Les sociétés indiennes reconnaissent donc un lien intrinsèque entre le pouvoir et la nature qui sont tous les deux perçus comme des limites potentielles de la culture. Face à cela, elles développent une stratégie pour tempérer la force de l'autorité politique et conçoivent le pouvoir de façon à ce qu'il soit perçu principalement comme une force négative, rapidement contrôlée et contenue. Le chef est un simulacre de la nature. Il est un élément extérieur à la société par la rupture de la logique de l’échange et incarne physiquement cette rupture nécessaire pour maintenir l’équilibre culturel. 

Dans une perspective lacanienne, il est possible de dire que, dans les sociétés primitives, l’Autre, incarné par la figure du chef, est dissocié de l’ordre symbolique. Malgré son prestige et ses privilèges, le chef ne possède aucun pouvoir coercitif légué par un ordre, ni aucune parole pouvant incarner un commandement. Il est marqué d’emblée par l’inconsistance et le manque, et de ce fait, il n’est pas totalisé sous la figure de l’Un. La place de pouvoir qu’il occupe est une place qui fonctionne à vide, entraînant diverses conséquences sociales et psychiques. Dans ce système, les dynamiques de pouvoir et de désir ainsi que de dette symbolique doivent connaitre un destin différent, puisque le « sauvage » ne reconnait pas en l’Autre une autorité qui peut le définir ou lui dicter ses choix, comme s’il possédait d’emblée le symbolique, lui permettant de ne pas être endetté à l’égard d’un Autre pour les signifiants qui le constituent en tant que sujet, structurent son désir. Le chef est laissé en dehors de cet ordre, mais dans une fonction indispensable à son équilibre, à une place extime, à la fois à l’intérieur et à l’extérieur, permettant une topologie psychique alternative où l’altérité constitue une dimension intime de la subjectivité. En effet, l’Autre n’oriente pas les identifications sur un axe vertical, vers une idéalité mais sur un axe horizontal, vers une altérité. Il s’agit d’une structuration sociale où les relations et les différences priment sur une identité fixe et centrale. Ces sociétés ne peuvent donc être pensées, comme le souligne Viveiros de Castro, en dehors de leur relation intrinsèque avec l’altérité : « L’autre ici n’est pas un miroir, c’est un destin », dit-il. La philosophie des sociétés primitives affirme une incomplétude ontologique essentielle : incomplétude de la condition humaine. « Il s’agit d’un ordre social au sein duquel l’intérieur et l’identité sont hiérarchiquement englobés par l’extériorité et la différence, où le devenir et la relation prévalent sur l’être et la substance. Pour ce type de cosmologie, les autres sont une solution avant d’être un problème. » (Viveiros de Castro, L’inconstance de l’âme sauvage, p.84).

◇ ◇ ◇ ◇ ◇ ◇ ◇

Répondez, d'après l'extrait sur le pouvoir dans les sociétés indiennes, aux questions suivantes :
(a) De quoi le chef est-il un simulacre ?
(b) Malgré son prestige et ses privilèges, de quoi le chef est-il dépourvu ?
(c) Selon la citation de Viveiros de Castro, que sont les autres pour ce type de cosmologie ?

◇ ◇ ◇ ◇ ◇ ◇ ◇

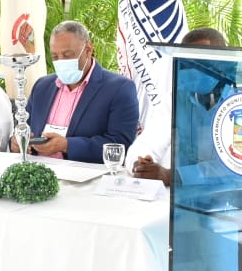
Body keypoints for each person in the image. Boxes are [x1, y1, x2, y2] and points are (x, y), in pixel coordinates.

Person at [15, 20, 138, 163]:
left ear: (88, 50)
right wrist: (18, 142)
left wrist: (67, 146)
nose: (61, 61)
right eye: (55, 57)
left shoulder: (119, 88)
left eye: (67, 55)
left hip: (86, 179)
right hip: (37, 174)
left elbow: (121, 145)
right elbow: (25, 128)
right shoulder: (42, 87)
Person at [129, 26, 229, 186]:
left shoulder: (240, 102)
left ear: (223, 63)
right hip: (180, 201)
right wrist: (139, 164)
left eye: (203, 61)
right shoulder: (175, 98)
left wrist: (173, 176)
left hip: (227, 202)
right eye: (188, 62)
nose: (195, 68)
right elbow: (147, 142)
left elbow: (234, 167)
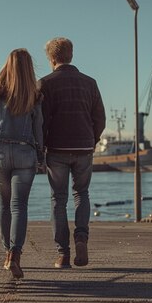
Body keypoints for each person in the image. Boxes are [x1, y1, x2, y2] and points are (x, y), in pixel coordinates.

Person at [0, 48, 43, 279]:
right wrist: (41, 156)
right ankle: (15, 254)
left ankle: (7, 254)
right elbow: (39, 129)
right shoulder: (34, 95)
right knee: (19, 206)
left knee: (4, 205)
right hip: (26, 153)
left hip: (0, 153)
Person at [38, 37, 106, 268]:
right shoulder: (90, 83)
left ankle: (63, 254)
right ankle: (81, 237)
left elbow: (41, 121)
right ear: (71, 55)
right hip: (84, 148)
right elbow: (100, 118)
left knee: (58, 199)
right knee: (81, 194)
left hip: (56, 149)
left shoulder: (45, 83)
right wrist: (93, 139)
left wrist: (42, 146)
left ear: (51, 59)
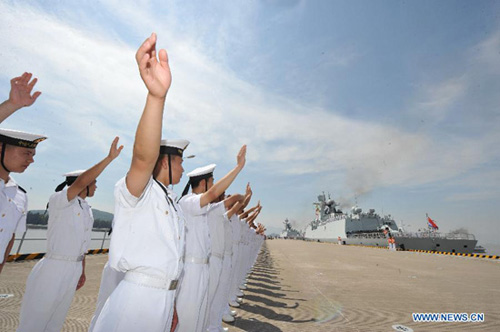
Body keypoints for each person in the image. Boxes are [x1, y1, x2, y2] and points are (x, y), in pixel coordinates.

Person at [93, 33, 187, 332]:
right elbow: (142, 158)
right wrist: (156, 97)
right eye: (179, 160)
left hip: (162, 299)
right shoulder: (136, 191)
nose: (184, 167)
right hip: (136, 302)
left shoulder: (170, 202)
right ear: (164, 160)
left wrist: (171, 305)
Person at [17, 137, 123, 332]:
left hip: (72, 268)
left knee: (55, 321)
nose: (97, 187)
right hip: (54, 267)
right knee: (35, 320)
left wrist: (81, 270)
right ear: (84, 183)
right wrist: (109, 159)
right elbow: (81, 181)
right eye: (94, 183)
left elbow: (80, 245)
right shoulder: (60, 200)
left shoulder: (86, 208)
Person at [176, 153, 246, 332]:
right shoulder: (188, 202)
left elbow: (219, 198)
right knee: (188, 319)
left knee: (201, 314)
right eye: (211, 181)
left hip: (203, 266)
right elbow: (215, 194)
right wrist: (237, 168)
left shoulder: (205, 206)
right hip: (191, 269)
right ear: (203, 183)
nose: (213, 186)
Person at [0, 129, 46, 274]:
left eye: (33, 155)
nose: (31, 160)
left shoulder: (20, 195)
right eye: (27, 153)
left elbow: (10, 235)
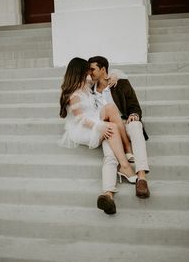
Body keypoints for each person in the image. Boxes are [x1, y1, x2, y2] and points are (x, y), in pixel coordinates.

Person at [59, 57, 137, 214]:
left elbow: (110, 73)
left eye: (90, 69)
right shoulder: (74, 94)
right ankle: (125, 165)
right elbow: (80, 118)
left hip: (94, 117)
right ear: (80, 72)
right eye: (86, 70)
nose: (89, 72)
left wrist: (114, 76)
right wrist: (98, 126)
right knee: (111, 127)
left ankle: (125, 154)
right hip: (84, 127)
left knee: (109, 108)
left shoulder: (86, 84)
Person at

◇ ◇ ◇ ◇ ◇ ◇ ◇

◆ Réponse
(a) Le chef est un simulacre de la nature.
(b) Il ne possède aucun pouvoir coercitif légué par un ordre, ni aucune parole pouvant incarner un commandement.
(c) Les autres sont une solution avant d'être un problème.